__Records__.

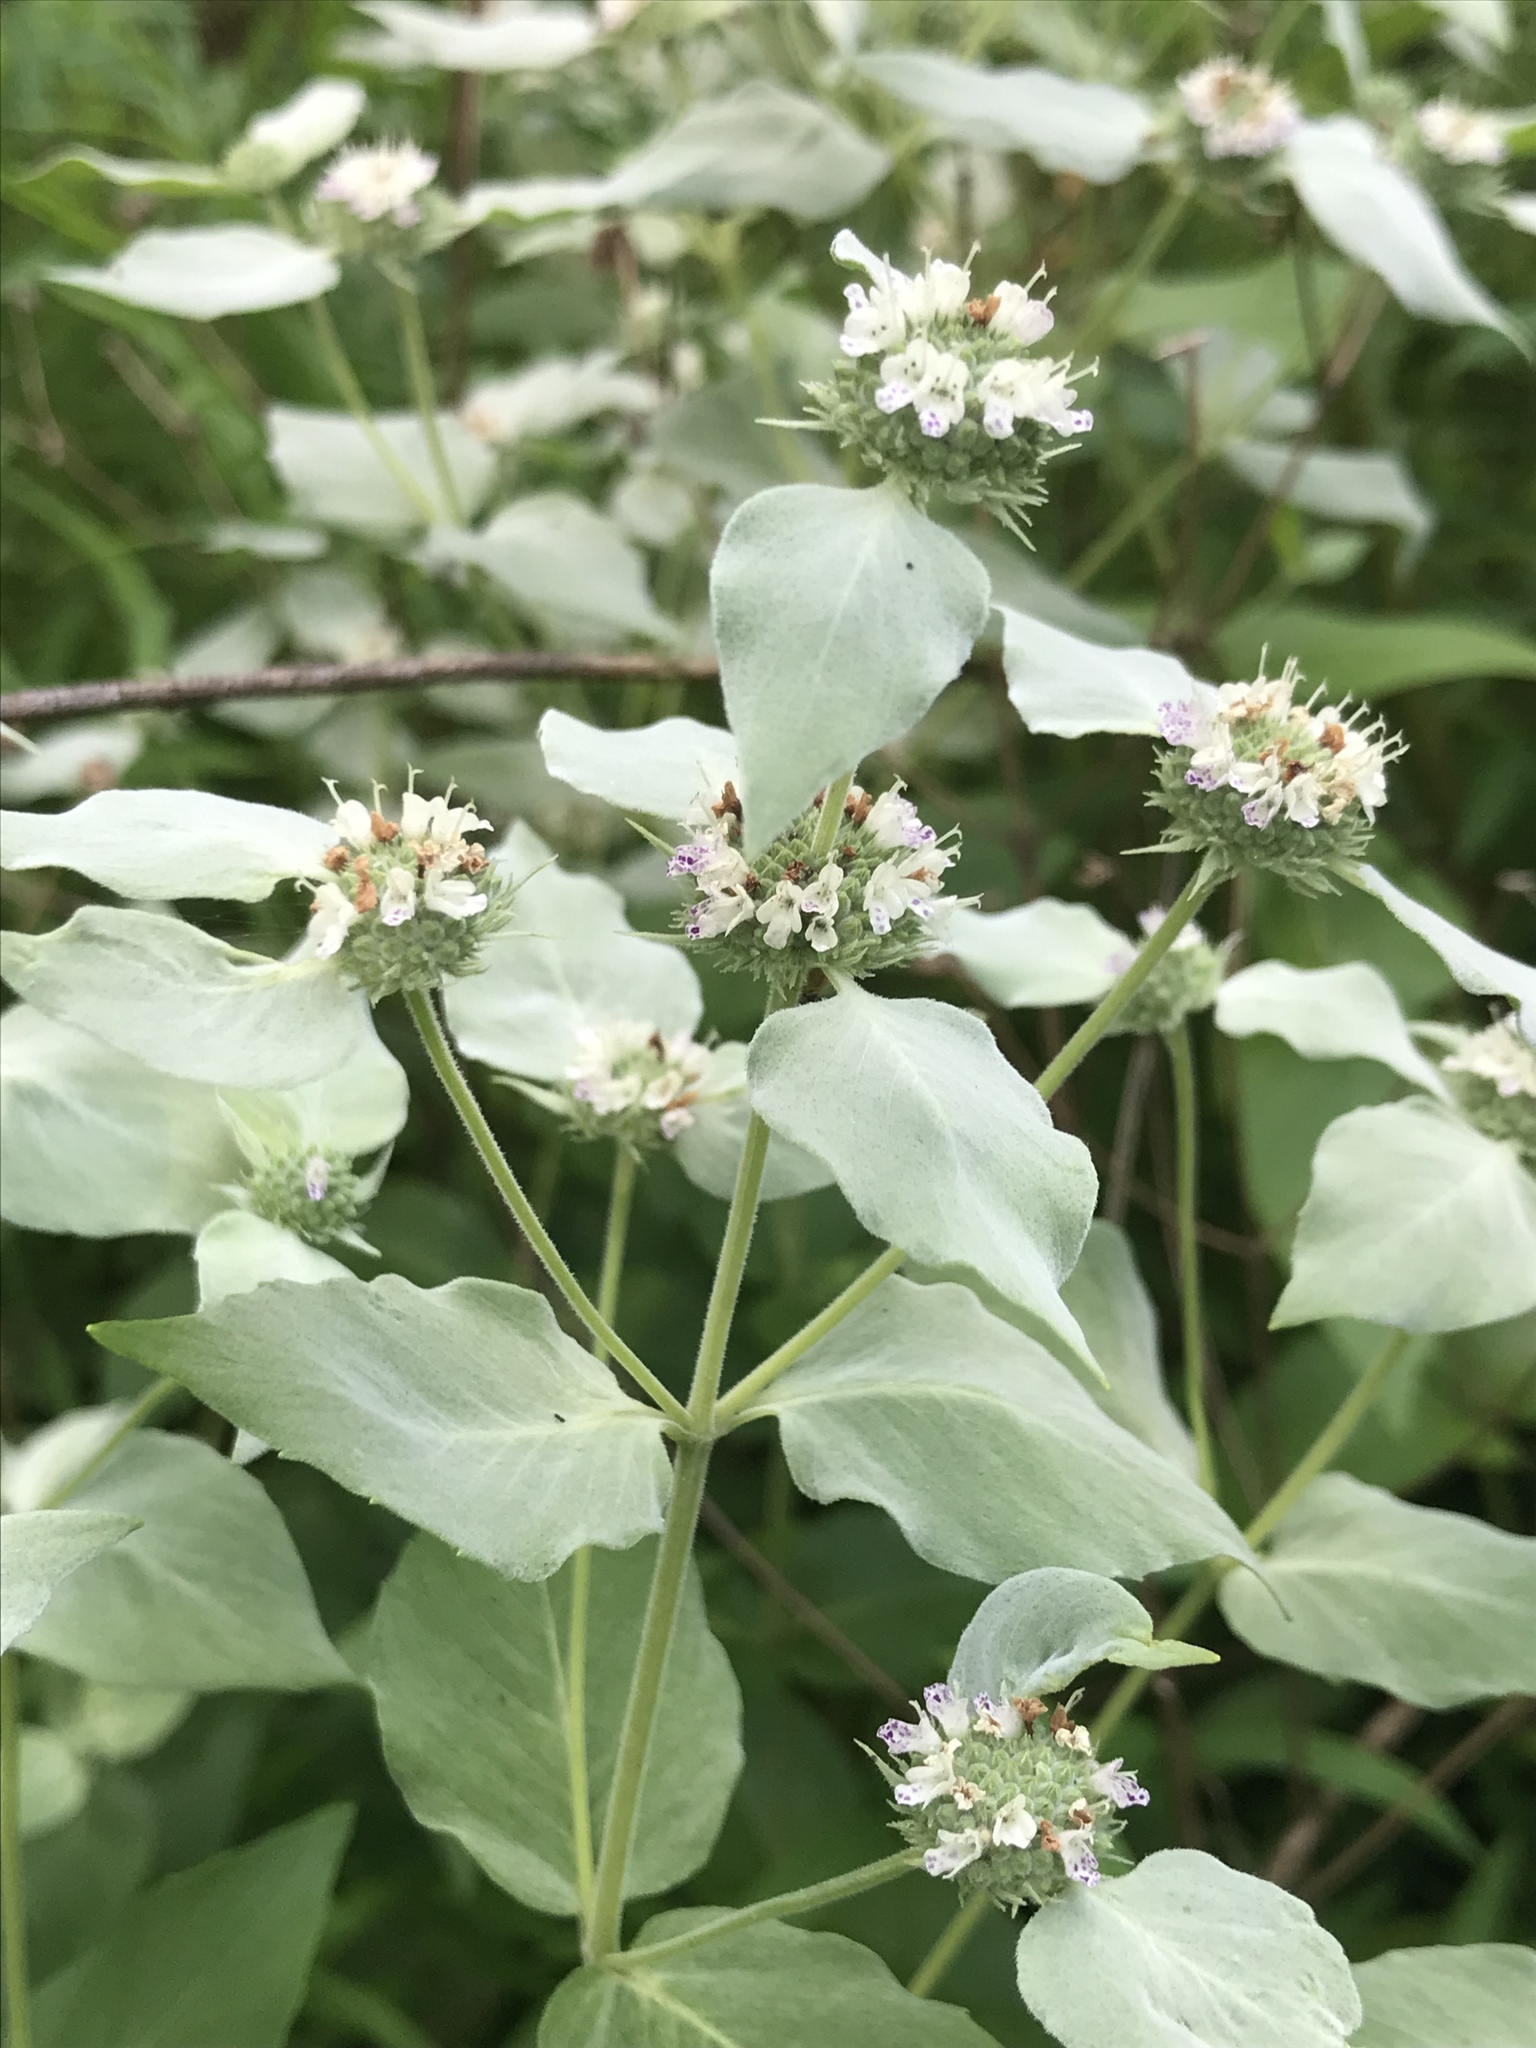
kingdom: Plantae
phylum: Tracheophyta
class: Magnoliopsida
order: Lamiales
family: Lamiaceae
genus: Pycnanthemum
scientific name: Pycnanthemum muticum
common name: Blunt mountain-mint
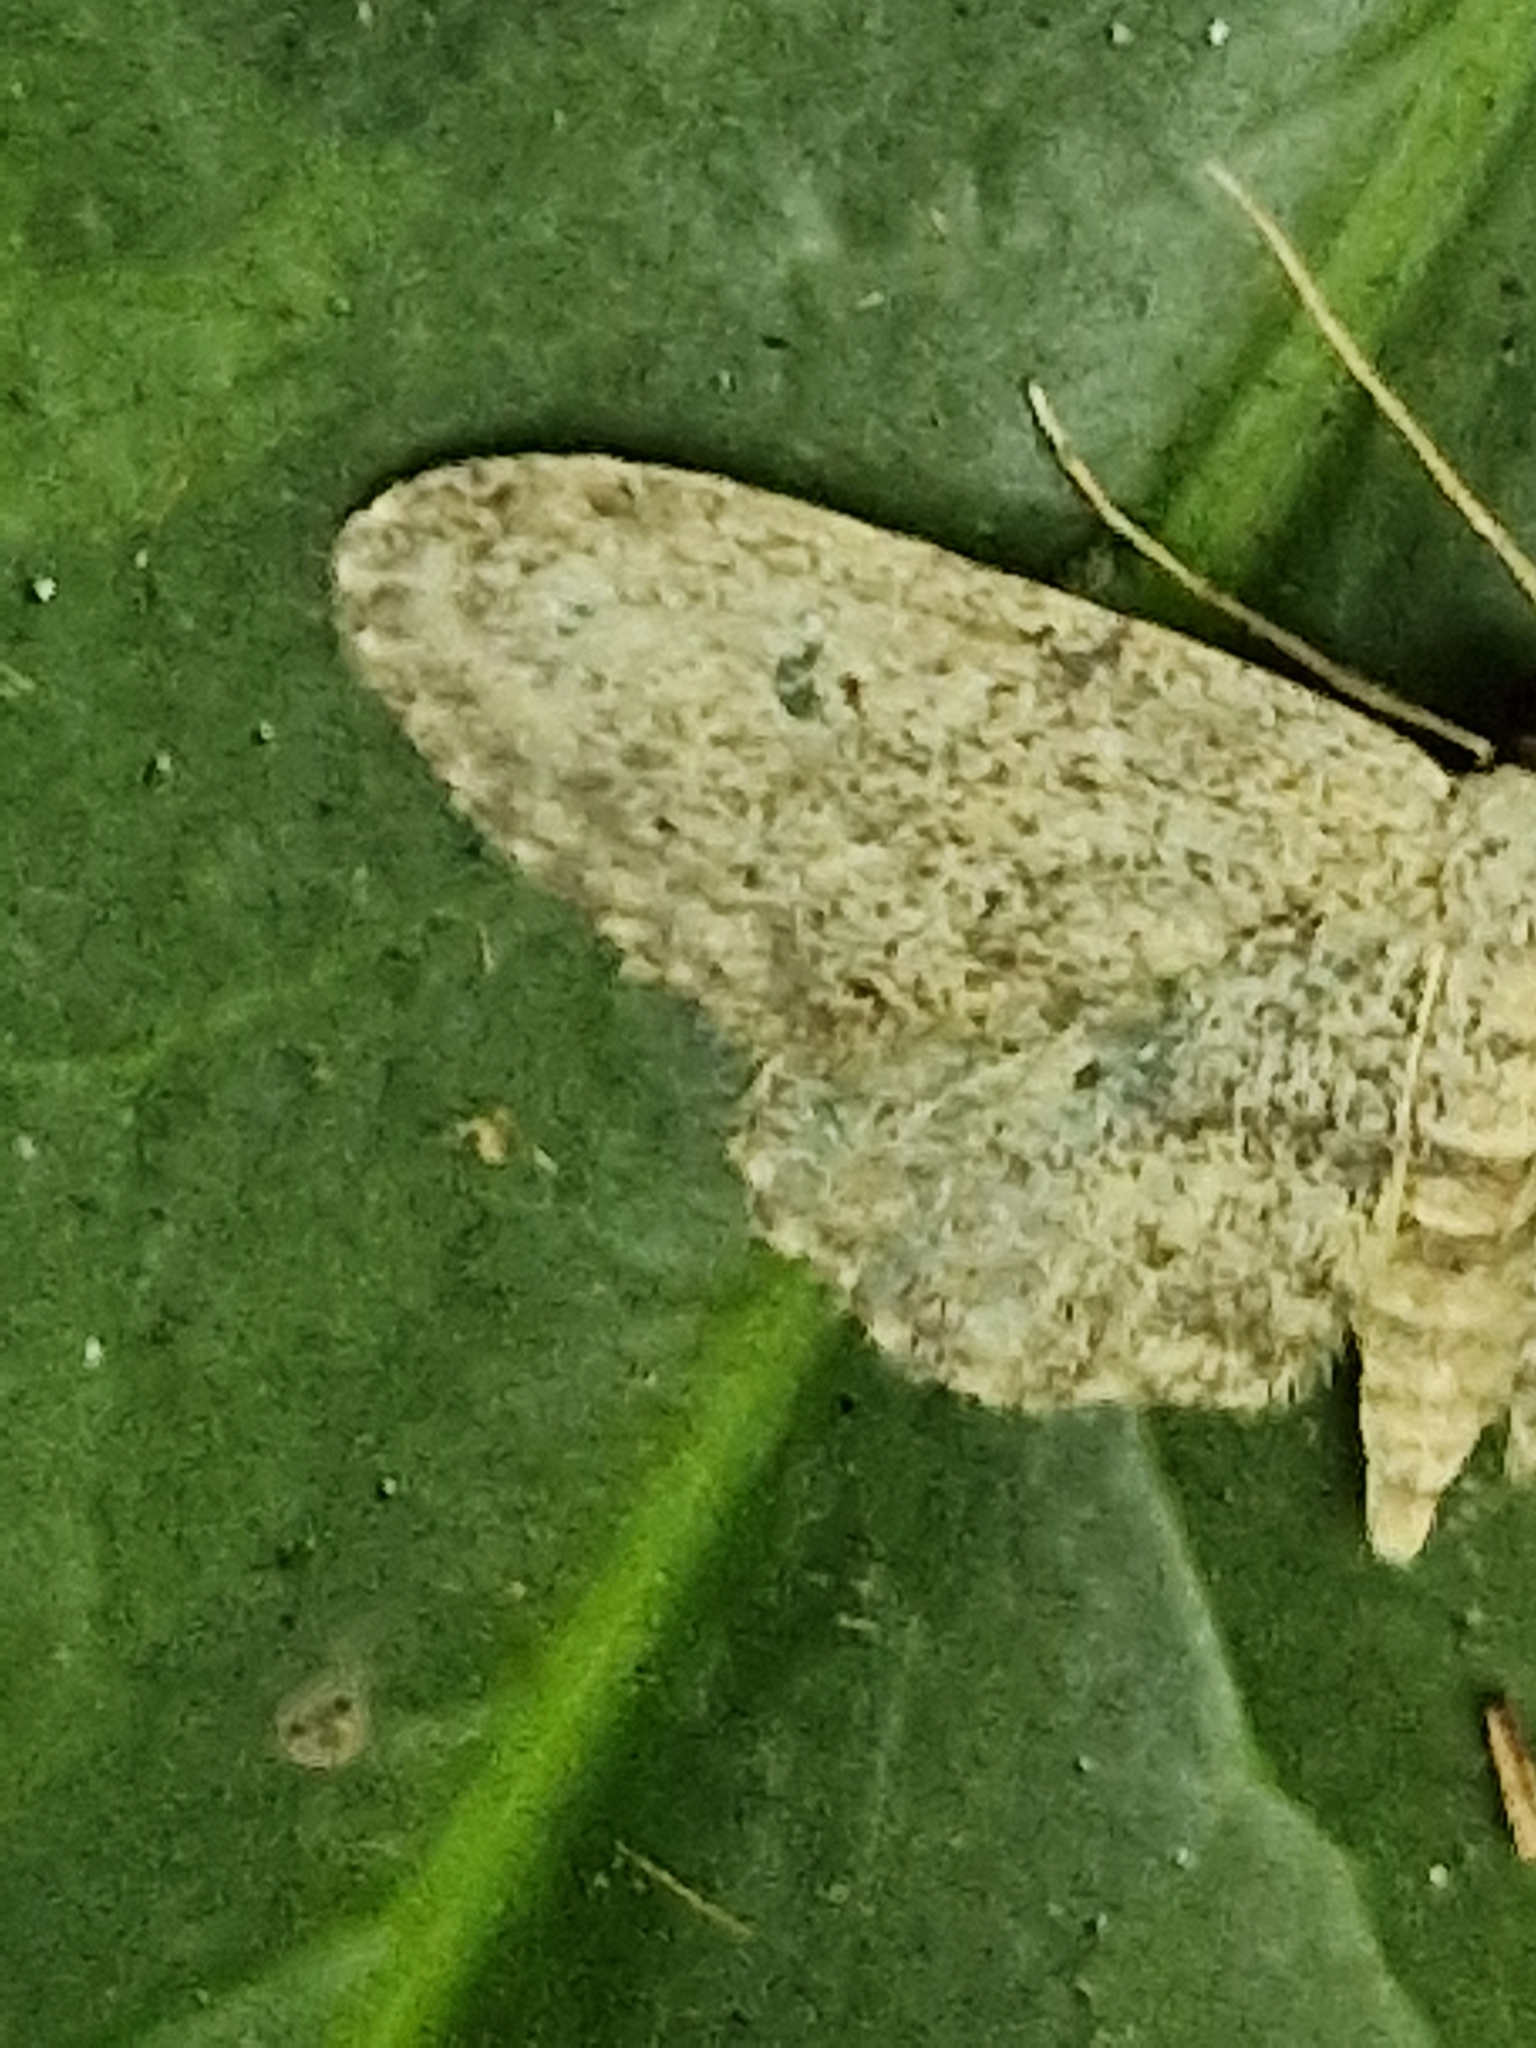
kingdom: Animalia
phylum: Arthropoda
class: Insecta
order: Lepidoptera
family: Geometridae
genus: Idaea
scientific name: Idaea seriata
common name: Small dusty wave
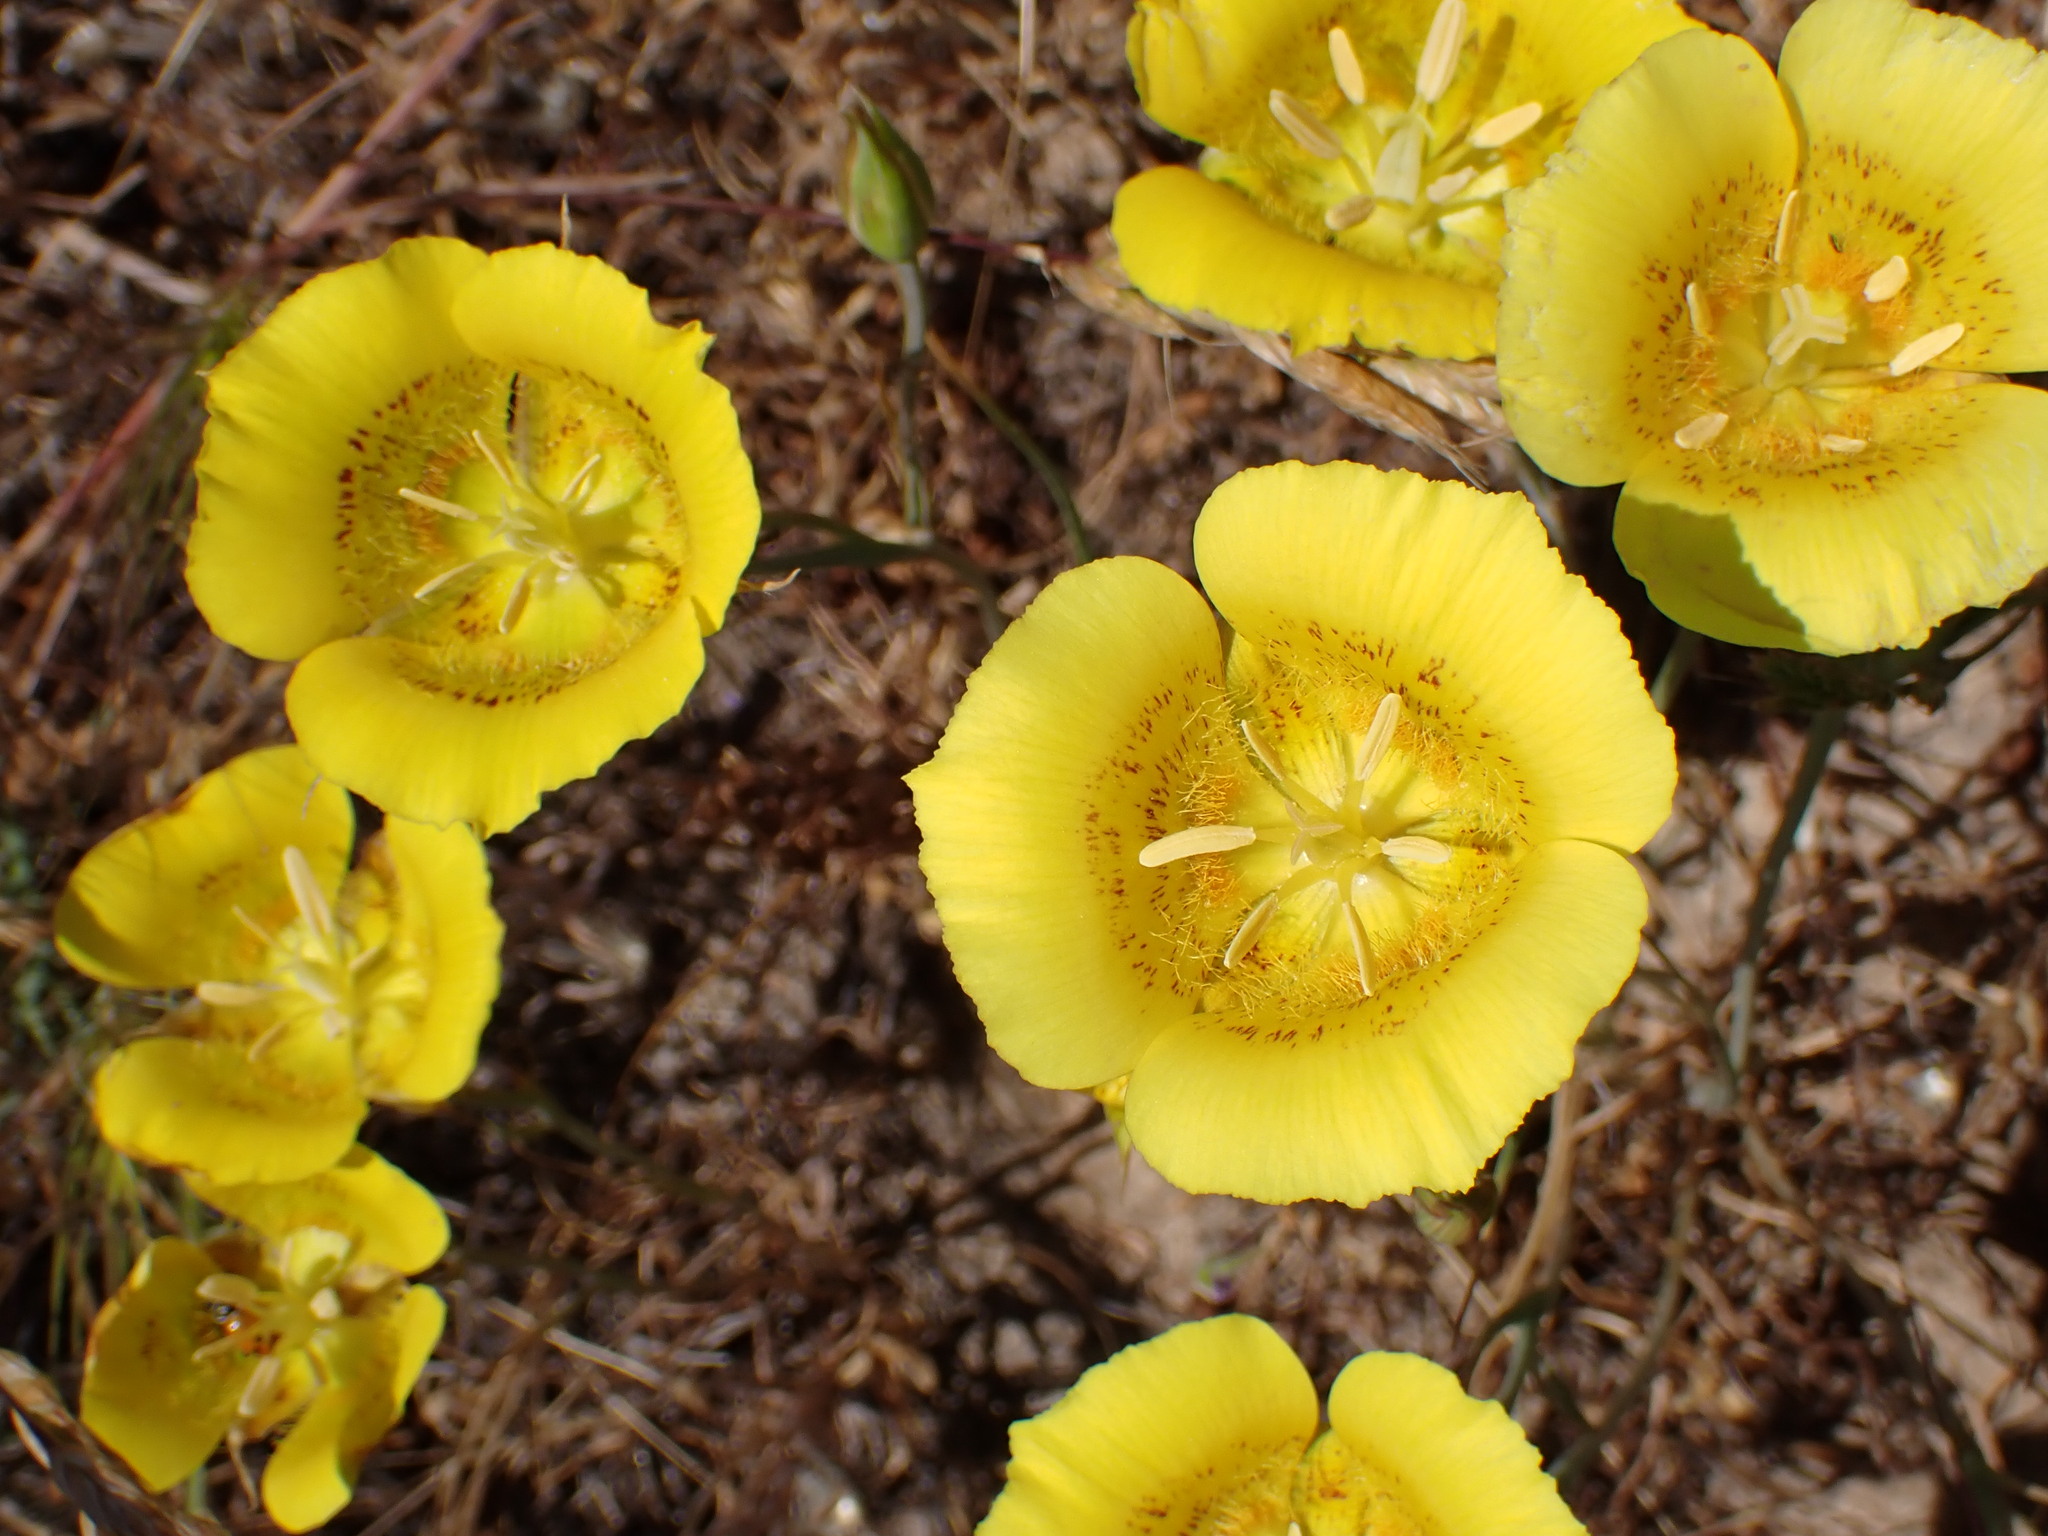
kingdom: Plantae
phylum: Tracheophyta
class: Liliopsida
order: Liliales
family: Liliaceae
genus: Calochortus
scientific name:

__To be done__. Rewrite every line of the rows above, changing "common name" to "vernacular name" wherever it occurs and keeping everything else the same. Omit the pictures.

__Result of this task__.
kingdom: Plantae
phylum: Tracheophyta
class: Magnoliopsida
order: Lamiales
family: Lamiaceae
genus: Pycnanthemum
scientific name: Pycnanthemum muticum
vernacular name: Blunt mountain-mint
kingdom: Animalia
phylum: Arthropoda
class: Insecta
order: Lepidoptera
family: Geometridae
genus: Idaea
scientific name: Idaea seriata
vernacular name: Small dusty wave
kingdom: Plantae
phylum: Tracheophyta
class: Liliopsida
order: Liliales
family: Liliaceae
genus: Calochortus
scientific name:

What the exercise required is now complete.